The task
Pick up the book description on the mathematics of autonomy after its last sentence and continue writing it.

Excerpt
◇ ◇ ◇ ◇ ◇ ◇ ◇

Mathematics of Autonomy

Mathematical Methods for Cyber-Physical-Cognitive Systems

Mathematics of Autonomy provides solid mathematical foundations for building useful Autonomous Systems. It clarifies what makes a system autonomous rather than simply automated, and reveals the inherent limitations of systems currently incorrectly labeled as autonomous in reference to the specific and strong uncertainty that characterizes the environments they operate in. Such complex real-world environments demand truly autonomous solutions to provide the flexibility and robustness needed to operate well within them.

This volume embraces hybrid solutions to demonstrate extending the classes of uncertainty autonomous systems can handle. In particular, it combines physical-autonomy (robots), cyber-autonomy (agents) and cognitive-autonomy (cyber and embodied cognition) to produce a rigorous subset of trusted autonomy: Cyber-Physical-Cognitive autonomy (CPC-autonomy).

The body of the book alternates between underlying theory and applications of CPC-autonomy including "Autonomous Supervision of a Swarm of Robots" , "Using Wind Turbulence against a Swarm of UAVs" and "Unique Super-Dynamics for All Kinds of Robots (UAVs, UGVs, UUVs and USVs)" to illustrate how to effectively construct Autonomous Systems using this model. It avoids the wishful thinking that characterizes much discussion related to autonomy, discussing the hard limits and challenges of real autonomous systems. In so doing, it clarifies where more work is needed, and also provides a rigorous set of tools to tackle some of the problem space.

◇ ◇ ◇ ◇ ◇ ◇ ◇

Provided material
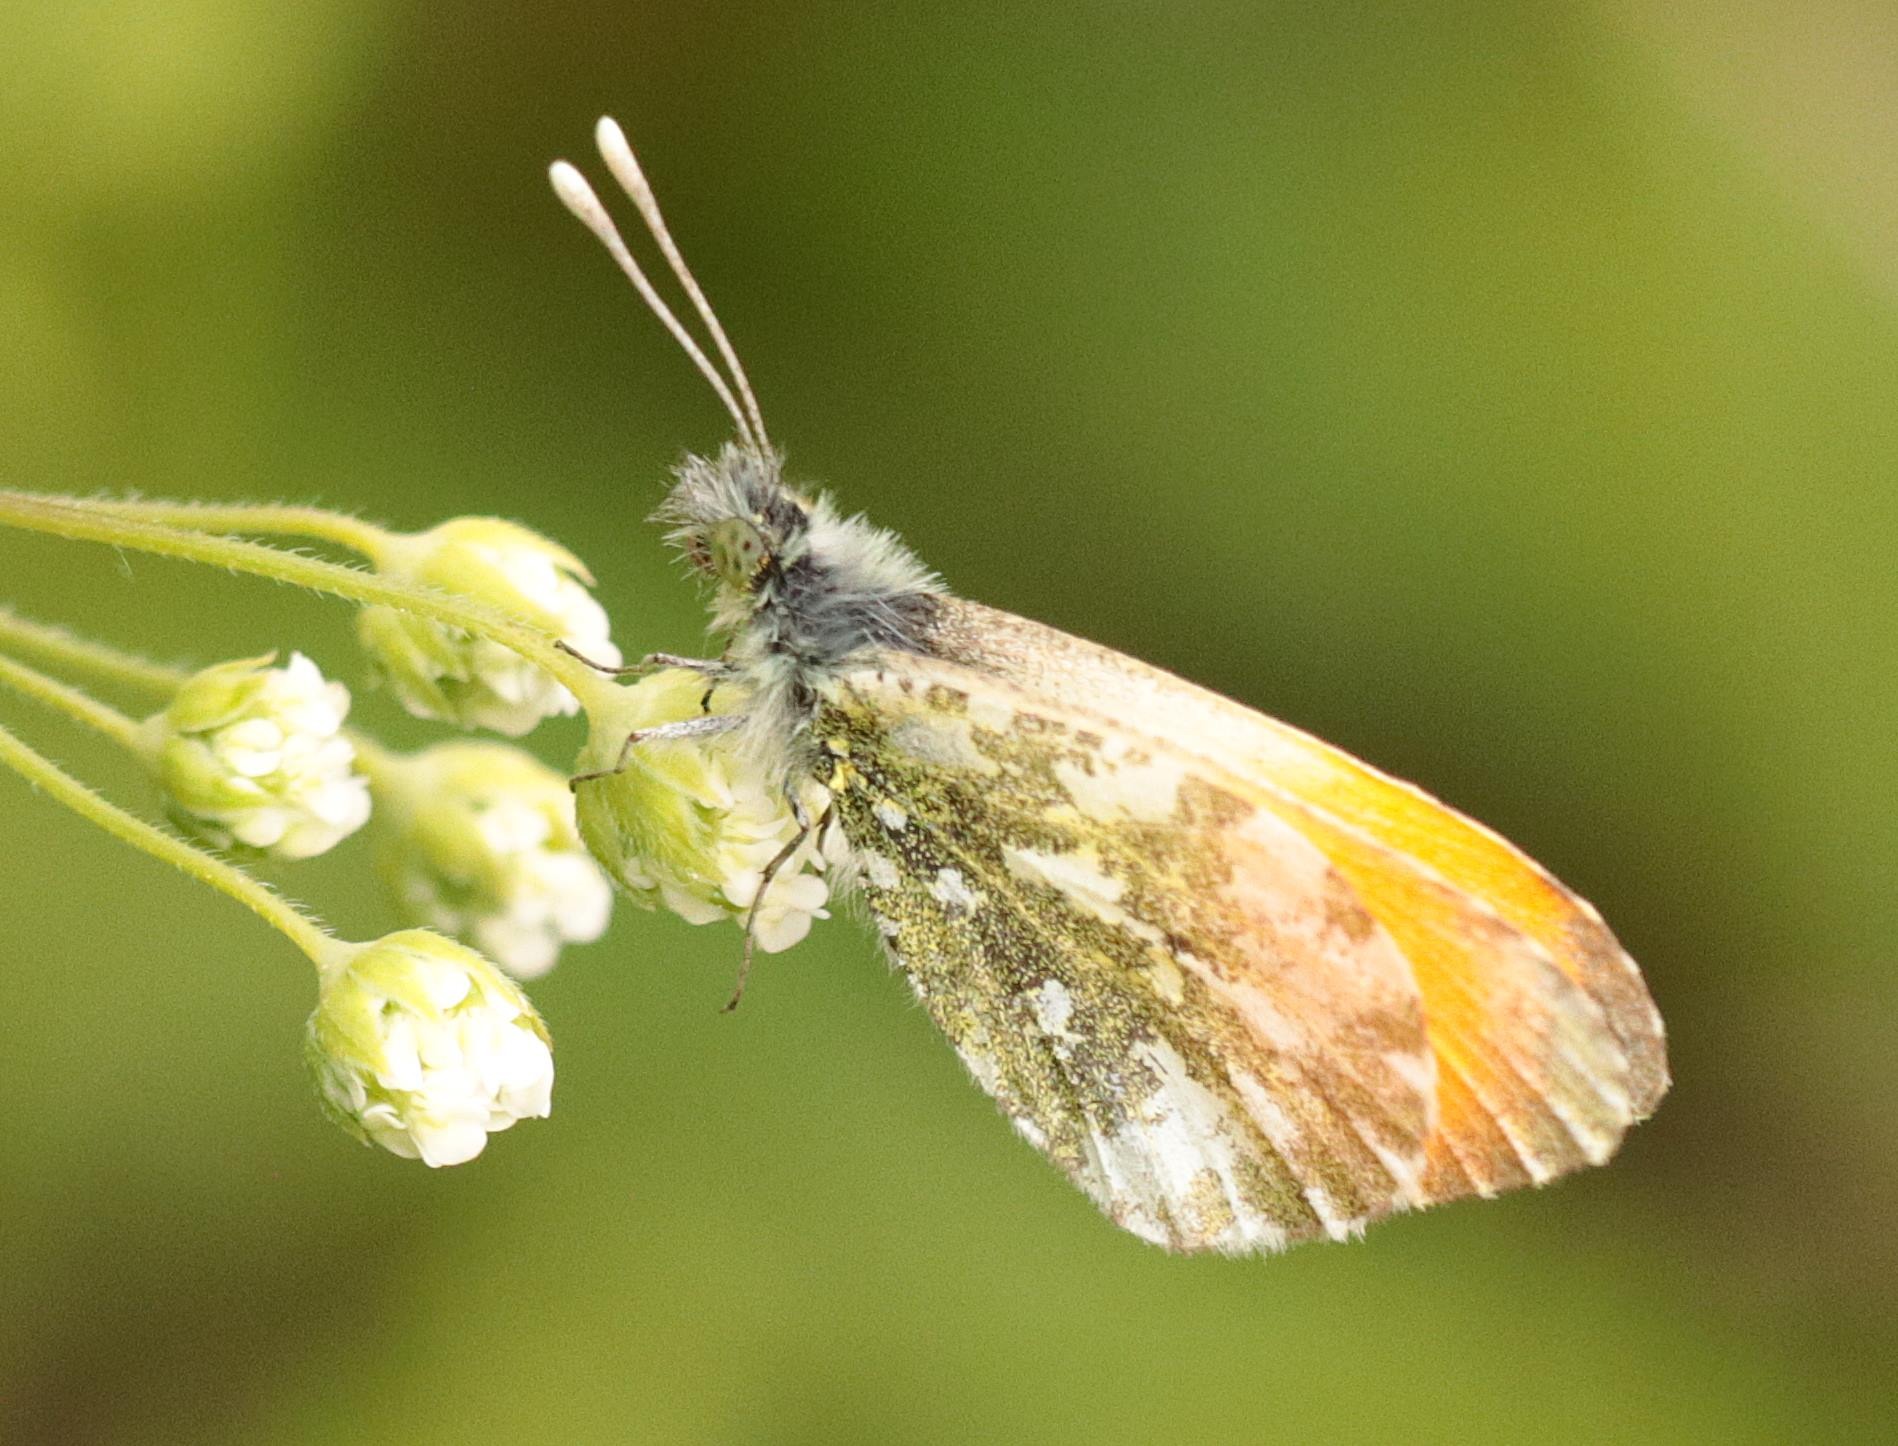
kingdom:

◇ ◇ ◇ ◇ ◇ ◇ ◇

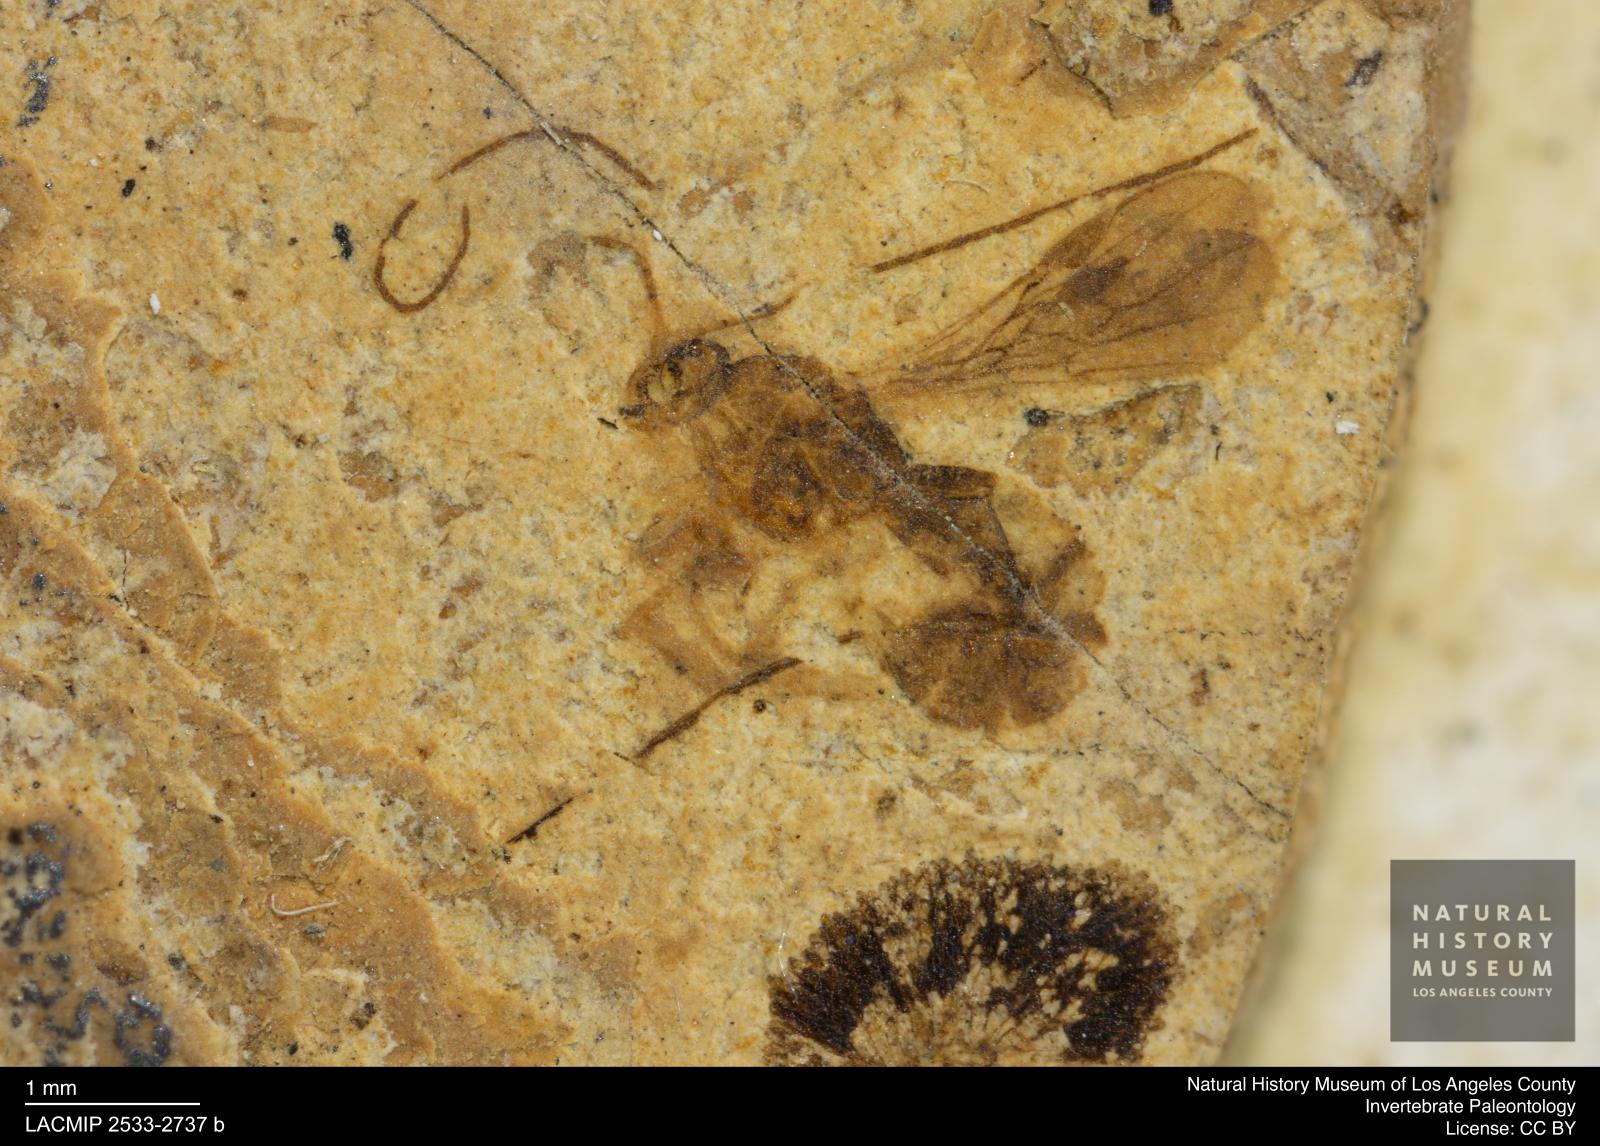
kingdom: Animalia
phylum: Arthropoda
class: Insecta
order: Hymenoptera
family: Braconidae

◇ ◇ ◇ ◇ ◇ ◇ ◇

Task result
Contents:

• Introduction
• Physics of the CPC-Autonomy: Port-Hamiltonian Dynamics and Control of Multi-Physical Networks
• CPC-Application: Autonomous Brain-Like Supervisor for a Swarm of Robots
• Micro-Cognitive CPC-Autonomy: Quantum Computational Tensor Networks
• Cyber-Cognitive CPC-Autonomy: TensorFlow and Deep Neural Tensor Networks
• Cognitive Control in CPC-Autonomy: Perceptual Control Theory and Its Alternatives
• CPC-Application: Using Wind Turbulence against a Team of UAVs
• Cognitive Estimation in CPC-Autonomy: Recursive Bayesian Filters and FastSLAM Algorithms
• CPC Super-Dynamics for a Universal Large-Scale Autonomous Operation
• Appendix 1: The World of Tensors
• Appendix 2: Classical Neural Networks and AI

Readership: Undergraduates, graduates and researchers in computer science, pure and applied mathematics, engineering, and physics.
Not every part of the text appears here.